PROBLEM DESCRIPTION: The copy you produce must repeat each record exactly and contain no pictures.

INFORMATION PROVIDED:

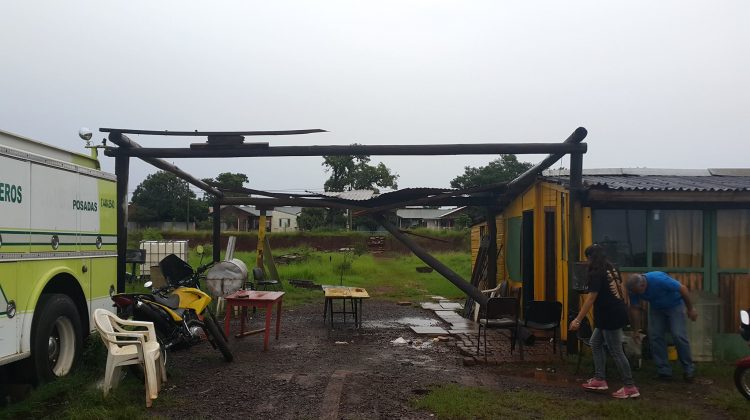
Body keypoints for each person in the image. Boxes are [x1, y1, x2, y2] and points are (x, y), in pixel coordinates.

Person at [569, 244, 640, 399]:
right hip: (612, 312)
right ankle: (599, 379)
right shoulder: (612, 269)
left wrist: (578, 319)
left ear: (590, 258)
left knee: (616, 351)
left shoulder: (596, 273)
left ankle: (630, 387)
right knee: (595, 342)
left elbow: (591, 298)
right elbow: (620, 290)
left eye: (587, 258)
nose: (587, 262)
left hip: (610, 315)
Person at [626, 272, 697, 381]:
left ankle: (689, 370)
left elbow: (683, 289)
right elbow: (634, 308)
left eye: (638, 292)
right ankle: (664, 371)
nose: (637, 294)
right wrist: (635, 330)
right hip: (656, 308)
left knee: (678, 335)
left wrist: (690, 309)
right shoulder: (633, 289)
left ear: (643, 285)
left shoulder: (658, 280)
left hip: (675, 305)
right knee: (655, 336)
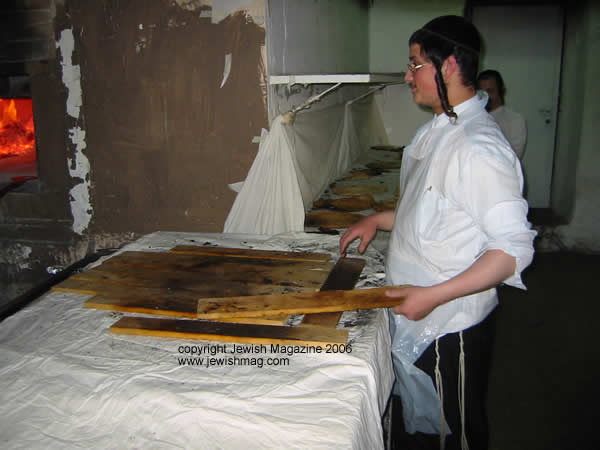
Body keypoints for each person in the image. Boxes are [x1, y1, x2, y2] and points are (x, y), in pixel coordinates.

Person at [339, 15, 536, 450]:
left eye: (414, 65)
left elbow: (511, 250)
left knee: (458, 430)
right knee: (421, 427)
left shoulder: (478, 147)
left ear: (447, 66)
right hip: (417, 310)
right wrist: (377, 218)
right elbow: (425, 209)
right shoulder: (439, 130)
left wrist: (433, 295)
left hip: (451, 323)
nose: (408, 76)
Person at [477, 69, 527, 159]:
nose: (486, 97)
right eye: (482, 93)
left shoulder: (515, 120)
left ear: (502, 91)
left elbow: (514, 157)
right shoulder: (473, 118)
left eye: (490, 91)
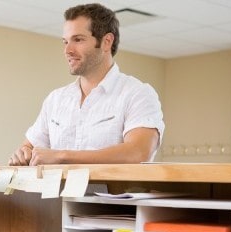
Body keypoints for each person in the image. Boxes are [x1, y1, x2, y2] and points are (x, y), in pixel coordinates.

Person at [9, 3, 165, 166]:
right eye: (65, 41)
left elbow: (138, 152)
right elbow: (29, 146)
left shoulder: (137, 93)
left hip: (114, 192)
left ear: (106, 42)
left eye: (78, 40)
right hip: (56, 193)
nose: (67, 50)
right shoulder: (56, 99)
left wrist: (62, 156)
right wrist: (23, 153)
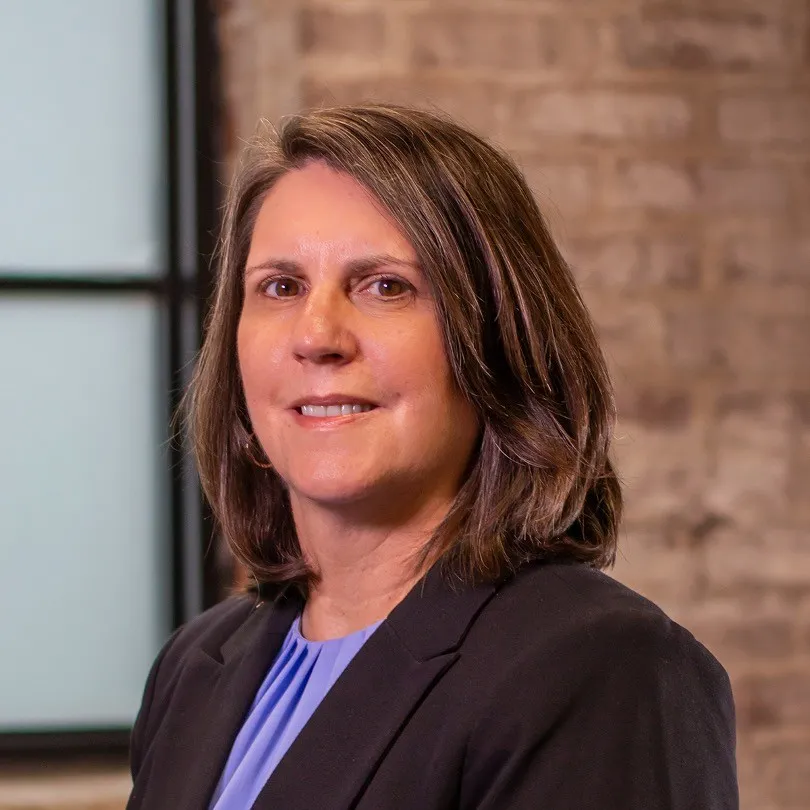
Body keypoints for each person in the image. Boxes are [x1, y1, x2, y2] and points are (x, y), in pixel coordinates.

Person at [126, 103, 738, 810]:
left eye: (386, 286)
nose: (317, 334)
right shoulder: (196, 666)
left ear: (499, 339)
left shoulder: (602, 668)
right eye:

EXERCISE OUTPUT:
Body keypoints for each person in the image. Boxes are [x1, y1, x2, y2] and points are (x, y), in pixel coordinates.

Person at [569, 244, 640, 399]:
right hip: (612, 312)
right ankle: (599, 379)
right shoulder: (612, 269)
left wrist: (578, 319)
left ear: (590, 258)
left knee: (616, 351)
left shoulder: (596, 273)
left ankle: (630, 387)
right knee: (595, 342)
left elbow: (591, 298)
right elbow: (620, 290)
left eye: (587, 258)
nose: (587, 262)
left hip: (610, 315)
Person at [626, 272, 697, 381]:
left ankle: (689, 370)
left elbow: (683, 289)
right elbow: (634, 308)
left eye: (638, 292)
right ankle: (664, 371)
nose: (637, 294)
right wrist: (635, 330)
right hip: (656, 308)
left knee: (678, 335)
left wrist: (690, 309)
right shoulder: (633, 289)
left ear: (643, 285)
left shoulder: (658, 280)
left hip: (675, 305)
right knee: (655, 336)
Body keypoints for each person in the image. Boxes are [x1, y1, x2, y2] and points are (x, y), in pixel coordinates.

Person at [339, 15, 536, 450]:
left eye: (414, 65)
left elbow: (511, 250)
left knee: (458, 430)
right knee: (421, 427)
left shoulder: (478, 147)
left ear: (447, 66)
right hip: (417, 310)
right wrist: (377, 218)
right elbow: (425, 209)
right shoulder: (439, 130)
left wrist: (433, 295)
left hip: (451, 323)
nose: (408, 76)
Person at [477, 69, 527, 159]:
nose: (486, 97)
right eye: (482, 93)
left shoulder: (515, 120)
left ear: (502, 91)
left elbow: (514, 157)
right shoulder: (473, 118)
left eye: (490, 91)
Body keypoints for each person in the image. Boxes are [x1, y1, x2, y2] and points are (x, y), in pixel coordinates.

Person at [9, 3, 165, 166]:
right eye: (65, 41)
left elbow: (138, 152)
right elbow: (29, 146)
left shoulder: (137, 93)
left hip: (114, 192)
left ear: (106, 42)
left eye: (78, 40)
right hip: (56, 193)
nose: (67, 50)
right shoulder: (56, 99)
left wrist: (62, 156)
right wrist: (23, 153)
Body keypoints for each person in the image. Boxes are [x1, y1, x2, y2] and points are (x, y), in pixel coordinates.

Person at [126, 103, 738, 810]:
left eye: (386, 286)
nose: (317, 334)
right shoulder: (196, 666)
left ear: (499, 339)
left shoulder: (602, 668)
right eye:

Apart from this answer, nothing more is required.